After stops at two junior colleges, including North Idaho College, he was back home last summer “with his plans up in the air,” according to first-year Whitworth coach Matt Logie.
Isisi’s plans now include helping the Pirates win another Northwest Conference title and earn his degree in international business. Laundry and custodial work – 18 hours a week – help pay the bills in the meantime. He puts in a couple of more each week as a French-language tutor.
“Twenty hours, that’s all I’m allowed as a foreigner,” he says, implying he could work more.
Through skill and circumstance, he’s a key part of a team that’s ranked 10th in this week’s Division 3 poll, averaging 16.4 points and helping lead the Pirates to a key road sweep of Pacific Lutheran and Puget Sound last weekend. His eligibility exhausted, this will be his only season at Whitworth, and he’s making it count.
Lasisi, 23, the son of a Nigerian father and Belgian mother, grew up in Leuven, near Brussels, and during high school made the practice squad with a local team in the Belgian Pro-Am League.
“I played at the end, when we were up by 30 or down by 30,” Lasisi said. “I only played a total of 18 minutes.”
A chance meeting with an American coach in December 2008 led to an offer the following summer from Sheridan (Wyo.) Junior College. “I sent them a video and a week later I was gone,” Lasisi said.
Amid the cowboy culture and eight-hour bus trips, Lasisi averaged 10 points and three rebounds to help the Generals finish 27-7. His shooting touch caught the eye of scouts from the University of Montana, and in June 2010, the Grizzlies signed him to a three-year scholarship, pending NCAA approval.
After several months, it finally came.
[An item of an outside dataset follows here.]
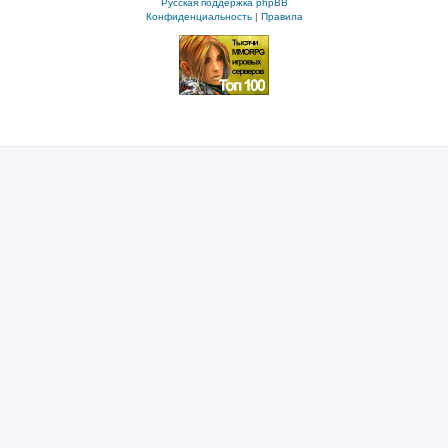
Русская поддержка phpBB
Конфиденциальность
|
Правила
Lasisi expected to sit out four games as a penalty for the semipro appearances in Belgium, but the NCAA saw it differently – 39 games, or better than two games for every minute of pro-am garbage time.
“I felt I was powerless,” Lasisi said, “since I had the grades and the talent, so I felt it was kind of unfair.”
Worse, he couldn’t go back to Sheridan, which had filled its scholarship limit for the following year.
“But I decided to keep going and look at other options,” and found one at NIC. “I had an average year, but learned a lot of things.”
Short of funds and options, he went home at the end of the school year.
Meanwhile Logie heard about Lasisi from an NIC assistant during an AAU event last July in the Seattle area. Logie, barely two months into the job, filed that away for future reference, since “with the transition there’s a million things going on.”
They connected, exchanging phone calls and videos.
“We got to know each other and jumped through all the hoops,” Logie said. “I just found him to be the prototypical student-athlete. He’s all-academic everywhere he’s been, and just exemplifies the student-athlete.”
Lasisi jumped on a plane, and was admitted at Whitworth without knowing he would ever play a game.
This time the path was open.
“He’s been a fantastic addition to the team,” Logie said. “He has the talent and experience, and he’s worked hard to integrate himself with the returning guys.”
“It’s a great group of guys,” Lasisi said. “We get along great and we want to win a conference championship.”
And after that?
“It would be hard to play pro ball,” said Lasisi, meaning that it makes more sense to come back to Whitworth next fall and earn his degree in international business. “I’ve seen people be successful in that.”
One dream fulfilled, he’s already looking ahead to another.